これからもはたらき、そして生きていく
私にとってはたらくとは、生きる原動力だ。
それは一時期生きる気力も自信もなくしていた私にとって、心の安定剤ともいえる。
初めての挫折
私は福祉の相談員をしている。
生活に困っている方の話を聴き、一緒に解決策を考えること、また必要に応じて適切な制度や機関につなぐ仕事である。
そもそもなぜこのような仕事に就いたのか。
それは自分のマイナスの経験を活かしたいと思ったからだ。
私は新卒入社後、1年も経たずして心身に不調をきたし、離職をした。
これは今まで無難に生きてきた私にとって、初めての挫折であった。
「石の上にも三年」という言葉を胸に、辛いことにも耐えてきた私の自己肯定感は急下降。この社会で生きていく自信をなくした。
そして何かに抵抗するように、摂食障害の症状が悪化していった。
アンビバレントな心
私は当時、いわゆる「拒食症」であった。命にも影響を及ぼしかねない状態であったため、入院治療を受けることに。
病院という守られた場所での生活は、一見楽なように見えるが、実際には様々な葛藤に苛まれ、一人こっそりと泣くことも多かった。
同年代の友人らは社会に出て立派に働いているのに、私はここで何をやっているのか・・・。そのような自己否定感情に囚われた。
マイナス思考にも拍車がかかり、そもそも私は生きたいのか?と自問。
「死ぬ勇気はないけど、生きていたくはない。」

☆ ☆ ☆

■ 課題について
はたらくことと生きることを綴った文章のうち、「これからもはたらき、そして生きていく」で始まり「これは今まで無難に生きてきた私にとって、初めての挫折であった。」に至るまでの部分を、一字も変えずに出力せよ。

☆ ☆ ☆

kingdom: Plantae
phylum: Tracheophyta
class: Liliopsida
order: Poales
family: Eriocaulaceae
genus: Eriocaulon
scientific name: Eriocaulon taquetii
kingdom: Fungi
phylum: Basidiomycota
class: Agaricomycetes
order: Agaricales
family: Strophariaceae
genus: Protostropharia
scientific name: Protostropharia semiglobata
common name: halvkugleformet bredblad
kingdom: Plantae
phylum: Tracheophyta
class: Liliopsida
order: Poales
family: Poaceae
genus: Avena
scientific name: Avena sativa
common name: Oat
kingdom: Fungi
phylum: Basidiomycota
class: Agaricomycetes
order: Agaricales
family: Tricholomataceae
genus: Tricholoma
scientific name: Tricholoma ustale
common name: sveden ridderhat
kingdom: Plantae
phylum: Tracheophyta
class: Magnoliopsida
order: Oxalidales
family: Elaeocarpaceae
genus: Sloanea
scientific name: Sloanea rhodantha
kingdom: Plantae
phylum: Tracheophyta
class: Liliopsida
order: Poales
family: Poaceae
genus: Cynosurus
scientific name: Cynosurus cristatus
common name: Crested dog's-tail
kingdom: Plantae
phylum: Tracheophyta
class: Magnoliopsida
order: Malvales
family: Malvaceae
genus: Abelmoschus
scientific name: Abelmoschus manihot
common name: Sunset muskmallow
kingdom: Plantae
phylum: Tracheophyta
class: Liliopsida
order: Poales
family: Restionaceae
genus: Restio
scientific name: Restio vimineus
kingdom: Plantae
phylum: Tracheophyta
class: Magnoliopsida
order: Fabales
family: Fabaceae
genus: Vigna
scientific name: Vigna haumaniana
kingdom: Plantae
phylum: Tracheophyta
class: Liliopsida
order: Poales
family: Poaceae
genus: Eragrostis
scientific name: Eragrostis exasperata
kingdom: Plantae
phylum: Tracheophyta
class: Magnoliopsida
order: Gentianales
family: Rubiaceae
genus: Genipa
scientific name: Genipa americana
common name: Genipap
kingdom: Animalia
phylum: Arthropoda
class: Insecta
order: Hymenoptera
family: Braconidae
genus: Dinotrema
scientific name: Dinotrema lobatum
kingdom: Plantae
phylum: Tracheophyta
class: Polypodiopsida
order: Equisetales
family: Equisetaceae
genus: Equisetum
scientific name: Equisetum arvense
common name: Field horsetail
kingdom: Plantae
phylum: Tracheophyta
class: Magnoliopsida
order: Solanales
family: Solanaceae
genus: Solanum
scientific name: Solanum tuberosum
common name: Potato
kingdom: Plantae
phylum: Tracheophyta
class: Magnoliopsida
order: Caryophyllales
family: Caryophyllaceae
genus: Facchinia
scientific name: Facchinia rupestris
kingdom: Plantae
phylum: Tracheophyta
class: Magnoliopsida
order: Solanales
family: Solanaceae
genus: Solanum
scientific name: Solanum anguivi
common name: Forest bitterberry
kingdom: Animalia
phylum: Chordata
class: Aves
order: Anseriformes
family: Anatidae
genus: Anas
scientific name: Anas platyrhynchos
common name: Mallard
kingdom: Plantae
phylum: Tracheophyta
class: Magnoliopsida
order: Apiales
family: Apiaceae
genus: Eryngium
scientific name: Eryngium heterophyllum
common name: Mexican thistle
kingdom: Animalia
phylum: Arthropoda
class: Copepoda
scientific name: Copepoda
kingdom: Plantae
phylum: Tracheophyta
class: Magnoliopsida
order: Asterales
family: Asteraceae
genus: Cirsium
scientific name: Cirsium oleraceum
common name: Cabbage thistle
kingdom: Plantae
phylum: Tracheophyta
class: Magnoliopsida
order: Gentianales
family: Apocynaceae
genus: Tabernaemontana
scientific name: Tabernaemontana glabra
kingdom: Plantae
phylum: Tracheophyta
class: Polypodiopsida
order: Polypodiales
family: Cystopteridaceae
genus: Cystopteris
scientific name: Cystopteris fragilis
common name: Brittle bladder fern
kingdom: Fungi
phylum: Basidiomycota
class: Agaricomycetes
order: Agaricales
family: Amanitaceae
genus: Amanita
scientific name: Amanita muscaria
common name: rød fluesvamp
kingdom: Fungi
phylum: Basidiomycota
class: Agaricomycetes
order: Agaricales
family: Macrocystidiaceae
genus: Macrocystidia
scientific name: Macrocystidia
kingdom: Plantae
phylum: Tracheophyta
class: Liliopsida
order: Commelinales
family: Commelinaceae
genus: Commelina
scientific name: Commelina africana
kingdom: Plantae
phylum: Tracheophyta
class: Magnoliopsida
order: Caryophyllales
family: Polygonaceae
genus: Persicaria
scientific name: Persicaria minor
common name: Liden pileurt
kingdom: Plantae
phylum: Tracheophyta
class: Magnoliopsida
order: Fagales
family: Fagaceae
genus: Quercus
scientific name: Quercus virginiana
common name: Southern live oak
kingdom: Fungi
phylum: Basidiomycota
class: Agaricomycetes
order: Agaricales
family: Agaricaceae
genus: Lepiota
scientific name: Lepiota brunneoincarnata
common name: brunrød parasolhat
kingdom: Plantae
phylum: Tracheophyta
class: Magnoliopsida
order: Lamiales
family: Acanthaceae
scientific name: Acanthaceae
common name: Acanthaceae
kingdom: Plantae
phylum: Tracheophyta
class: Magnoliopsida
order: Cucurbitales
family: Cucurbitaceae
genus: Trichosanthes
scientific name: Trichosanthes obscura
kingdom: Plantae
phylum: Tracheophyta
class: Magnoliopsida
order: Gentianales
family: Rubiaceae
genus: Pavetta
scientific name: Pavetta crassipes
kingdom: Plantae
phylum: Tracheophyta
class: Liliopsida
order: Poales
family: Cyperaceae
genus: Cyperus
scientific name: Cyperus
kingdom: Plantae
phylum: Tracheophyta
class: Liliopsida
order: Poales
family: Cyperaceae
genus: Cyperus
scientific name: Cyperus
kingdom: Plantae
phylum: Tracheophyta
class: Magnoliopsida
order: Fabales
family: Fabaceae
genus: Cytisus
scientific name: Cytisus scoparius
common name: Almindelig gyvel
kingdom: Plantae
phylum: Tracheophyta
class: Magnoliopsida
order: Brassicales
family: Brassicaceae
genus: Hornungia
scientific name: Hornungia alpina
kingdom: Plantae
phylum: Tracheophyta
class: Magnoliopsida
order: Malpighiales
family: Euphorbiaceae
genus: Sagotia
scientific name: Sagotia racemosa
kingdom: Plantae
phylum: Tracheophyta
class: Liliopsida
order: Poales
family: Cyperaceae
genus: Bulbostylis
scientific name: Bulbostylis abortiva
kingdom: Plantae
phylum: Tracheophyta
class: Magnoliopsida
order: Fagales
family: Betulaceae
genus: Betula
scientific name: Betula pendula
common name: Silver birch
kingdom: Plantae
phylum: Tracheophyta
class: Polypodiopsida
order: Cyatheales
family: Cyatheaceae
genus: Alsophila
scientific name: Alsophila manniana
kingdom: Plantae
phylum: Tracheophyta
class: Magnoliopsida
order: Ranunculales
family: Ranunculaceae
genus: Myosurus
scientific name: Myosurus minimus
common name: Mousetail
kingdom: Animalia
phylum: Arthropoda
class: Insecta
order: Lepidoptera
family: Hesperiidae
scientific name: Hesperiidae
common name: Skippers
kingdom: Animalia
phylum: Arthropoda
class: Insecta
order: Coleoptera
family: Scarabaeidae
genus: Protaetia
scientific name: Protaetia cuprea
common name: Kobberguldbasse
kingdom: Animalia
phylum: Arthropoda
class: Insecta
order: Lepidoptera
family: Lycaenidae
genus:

☆ ☆ ☆

■ 以下に出力
これからもはたらき、そして生きていく
私にとってはたらくとは、生きる原動力だ。
それは一時期生きる気力も自信もなくしていた私にとって、心の安定剤ともいえる。
初めての挫折
私は福祉の相談員をしている。
生活に困っている方の話を聴き、一緒に解決策を考えること、また必要に応じて適切な制度や機関につなぐ仕事である。
そもそもなぜこのような仕事に就いたのか。
それは自分のマイナスの経験を活かしたいと思ったからだ。
私は新卒入社後、1年も経たずして心身に不調をきたし、離職をした。
これは今まで無難に生きてきた私にとって、初めての挫折であった。